• **Trecho do documento**:
_ _ _ _ _ _ _

A hipótese do “mundo RNA” sugere que a vida primitiva pode ter usado o RNA como material tanto para genes quanto para replicação antes do surgimento do DNA e das proteínas.

Uma vez que um sistema de informação pode fazer cópias de si mesmo, a seleção natural entra em ação. Algumas das novas cópias dessas moléculas (que alguns chamariam de “genes”) terão erros, ou mutações, e algumas dessas novas mutações melhorarão a capacidade de replicação das moléculas. Portanto, com o tempo, haverá mais cópias desses mutantes do que de outras moléculas, algumas das quais acumularão novas mutações, tornando-as ainda mais rápidas e mais abundantes, e assim por diante.

Eventualmente, essas moléculas provavelmente evoluíram uma barreira lipídica (gordura) separando o ambiente interno do organismo do exterior, formando protocélulas. As protocélulas poderiam concentrar e organizar melhor as moléculas necessárias nas reações bioquímicas, proporcionando um metabolismo contido e eficiente.

A vida se repete?

A abiogênese pode ter acontecido mais de uma vez. A Terra pode ter gerado moléculas autoreplicantes várias vezes, e talvez a vida primitiva por milhares ou milhões de anos tenha consistido apenas em um monte de diferentes moléculas de RNA autoreplicantes, com origens independentes, competindo pelos mesmos blocos de construção. Infelizmente, devido à natureza antiga e microscópica desse processo, talvez nunca saibamos.

_ _ _ _ _ _ _

• **Tarefa solicitada**: Reproduza, no trecho sobre a origem da vida, tudo o que vai de "Eventualmente, essas moléculas" até "talvez nunca saibamos.", sem alterar nada. Os registros provêm de uma fonte diferente.

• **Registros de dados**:

_ _ _ _ _ _ _

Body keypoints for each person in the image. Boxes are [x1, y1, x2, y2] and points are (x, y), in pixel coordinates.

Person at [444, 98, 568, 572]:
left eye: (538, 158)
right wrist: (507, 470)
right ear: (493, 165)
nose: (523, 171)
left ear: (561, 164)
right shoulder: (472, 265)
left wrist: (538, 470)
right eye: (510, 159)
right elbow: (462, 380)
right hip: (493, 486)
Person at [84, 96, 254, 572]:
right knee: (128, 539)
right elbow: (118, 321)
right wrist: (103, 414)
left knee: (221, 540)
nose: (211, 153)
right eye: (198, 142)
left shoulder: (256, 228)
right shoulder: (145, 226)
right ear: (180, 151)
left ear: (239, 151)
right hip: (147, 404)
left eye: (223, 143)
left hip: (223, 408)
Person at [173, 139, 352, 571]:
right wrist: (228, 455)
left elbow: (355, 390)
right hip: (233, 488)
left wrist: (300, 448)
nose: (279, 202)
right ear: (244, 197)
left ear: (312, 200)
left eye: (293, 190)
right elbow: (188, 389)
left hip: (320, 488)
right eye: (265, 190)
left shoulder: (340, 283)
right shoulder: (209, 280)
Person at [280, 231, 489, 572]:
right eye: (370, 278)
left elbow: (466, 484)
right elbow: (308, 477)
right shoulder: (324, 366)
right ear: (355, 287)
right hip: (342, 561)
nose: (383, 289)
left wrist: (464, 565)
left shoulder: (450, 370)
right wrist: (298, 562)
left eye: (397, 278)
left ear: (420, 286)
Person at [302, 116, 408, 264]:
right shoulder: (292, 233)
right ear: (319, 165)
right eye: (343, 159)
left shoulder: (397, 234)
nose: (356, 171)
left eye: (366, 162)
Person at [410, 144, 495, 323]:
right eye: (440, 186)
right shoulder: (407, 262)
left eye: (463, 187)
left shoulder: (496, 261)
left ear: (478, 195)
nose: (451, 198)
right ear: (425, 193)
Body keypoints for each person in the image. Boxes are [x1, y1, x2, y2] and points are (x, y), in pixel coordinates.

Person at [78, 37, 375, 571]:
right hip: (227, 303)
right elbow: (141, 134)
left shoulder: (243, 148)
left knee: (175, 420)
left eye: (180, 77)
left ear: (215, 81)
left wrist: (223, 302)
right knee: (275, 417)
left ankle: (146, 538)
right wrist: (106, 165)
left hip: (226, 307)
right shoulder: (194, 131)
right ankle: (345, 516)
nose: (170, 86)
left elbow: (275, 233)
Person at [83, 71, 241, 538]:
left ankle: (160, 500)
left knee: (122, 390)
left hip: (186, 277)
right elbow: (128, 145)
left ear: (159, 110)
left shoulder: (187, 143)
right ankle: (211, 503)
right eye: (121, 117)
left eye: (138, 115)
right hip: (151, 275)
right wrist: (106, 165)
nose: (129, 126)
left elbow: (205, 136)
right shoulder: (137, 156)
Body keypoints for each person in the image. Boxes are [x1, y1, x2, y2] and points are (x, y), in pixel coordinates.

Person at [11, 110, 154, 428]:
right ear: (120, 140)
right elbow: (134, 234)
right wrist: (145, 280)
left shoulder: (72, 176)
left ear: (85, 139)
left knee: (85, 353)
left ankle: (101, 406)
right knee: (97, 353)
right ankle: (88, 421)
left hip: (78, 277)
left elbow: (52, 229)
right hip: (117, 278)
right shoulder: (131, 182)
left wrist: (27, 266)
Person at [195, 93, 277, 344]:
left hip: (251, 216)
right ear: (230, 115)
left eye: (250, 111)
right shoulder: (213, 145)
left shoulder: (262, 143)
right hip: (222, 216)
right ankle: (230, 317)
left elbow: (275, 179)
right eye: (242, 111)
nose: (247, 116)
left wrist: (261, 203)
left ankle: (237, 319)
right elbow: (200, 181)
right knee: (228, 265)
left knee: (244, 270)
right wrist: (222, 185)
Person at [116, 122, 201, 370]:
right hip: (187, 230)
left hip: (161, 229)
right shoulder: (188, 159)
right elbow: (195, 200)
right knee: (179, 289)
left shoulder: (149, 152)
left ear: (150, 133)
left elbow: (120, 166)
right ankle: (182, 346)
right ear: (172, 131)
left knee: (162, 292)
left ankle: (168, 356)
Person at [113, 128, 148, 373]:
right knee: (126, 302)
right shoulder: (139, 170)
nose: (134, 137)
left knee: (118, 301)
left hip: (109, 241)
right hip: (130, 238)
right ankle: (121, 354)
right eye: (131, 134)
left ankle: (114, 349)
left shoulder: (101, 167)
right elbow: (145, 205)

_ _ _ _ _ _ _

• **Resposta**:
Eventualmente, essas moléculas provavelmente evoluíram uma barreira lipídica (gordura) separando o ambiente interno do organismo do exterior, formando protocélulas. As protocélulas poderiam concentrar e organizar melhor as moléculas necessárias nas reações bioquímicas, proporcionando um metabolismo contido e eficiente.

A vida se repete?

A abiogênese pode ter acontecido mais de uma vez. A Terra pode ter gerado moléculas autoreplicantes várias vezes, e talvez a vida primitiva por milhares ou milhões de anos tenha consistido apenas em um monte de diferentes moléculas de RNA autoreplicantes, com origens independentes, competindo pelos mesmos blocos de construção. Infelizmente, devido à natureza antiga e microscópica desse processo, talvez nunca saibamos.